** Material to process follows **
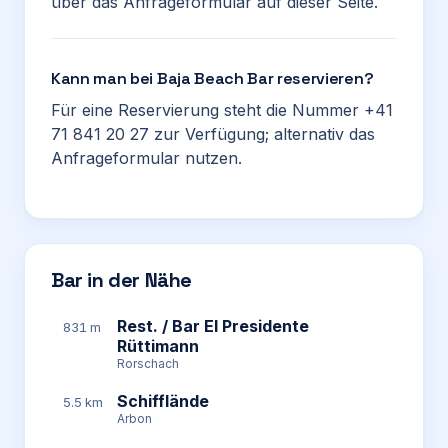
über das Anfrageformular auf dieser Seite.
Kann man bei Baja Beach Bar reservieren?
Für eine Reservierung steht die Nummer +41
71 841 20 27 zur Verfügung; alternativ das
Anfrageformular nutzen.
Bar in der Nähe
Rest. / Bar El Presidente
831 m
Rüttimann
Rorschach
Schifflände
5.5 km
Arbon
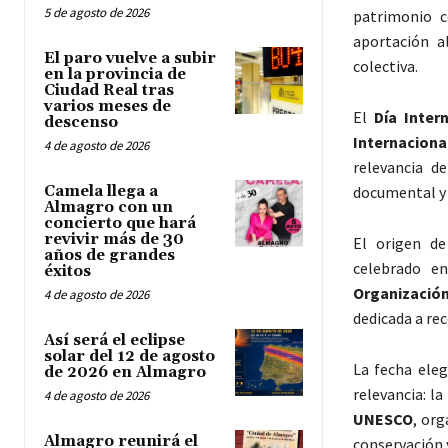
5 de agosto de 2026
patrimonio c
aportación a
El paro vuelve a subir
colectiva.
en la provincia de
Ciudad Real tras
varios meses de
El
Día Inter
descenso
Internaciona
4 de agosto de 2026
relevancia d
Camela llega a
documental y 
Almagro con un
concierto que hará
revivir más de 30
El origen d
años de grandes
celebrado en
éxitos
Organizació
4 de agosto de 2026
dedicada a rec
Así será el eclipse
solar del 12 de agosto
La fecha eleg
de 2026 en Almagro
relevancia: l
4 de agosto de 2026
UNESCO
, or
Almagro reunirá el
conservación 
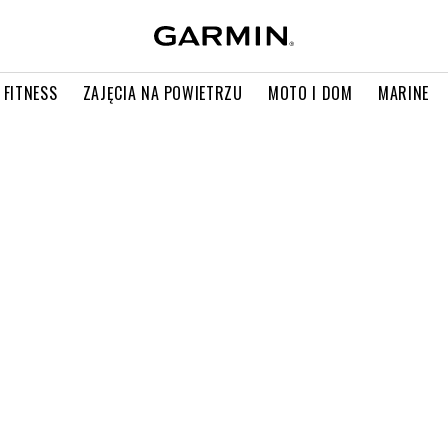
 FITNESS
ZAJĘCIA NA POWIETRZU
MOTO I DOM
MARINE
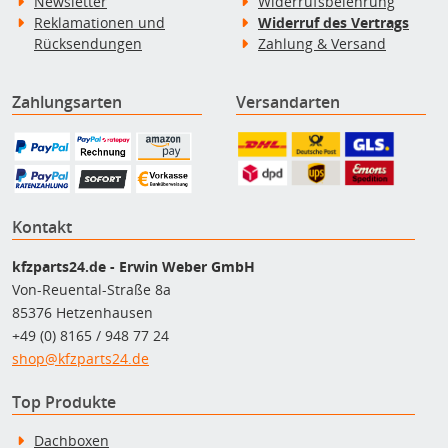
Newsletter
Widerrufsbelehrung
Reklamationen und
Widerruf des Vertrags
Rücksendungen
Zahlung & Versand
Zahlungsarten
Versandarten
Kontakt
kfzparts24.de - Erwin Weber GmbH
Von-Reuental-Straße 8a
85376 Hetzenhausen
+49 (0) 8165 / 948 77 24
shop@kfzparts24.de
Top Produkte
Dachboxen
** End of Material to process **
#### Job
Copy from the entries above each line in which the string "Anfrageformular" can be found.

#### Written solution
über das Anfrageformular auf dieser Seite.
Anfrageformular nutzen.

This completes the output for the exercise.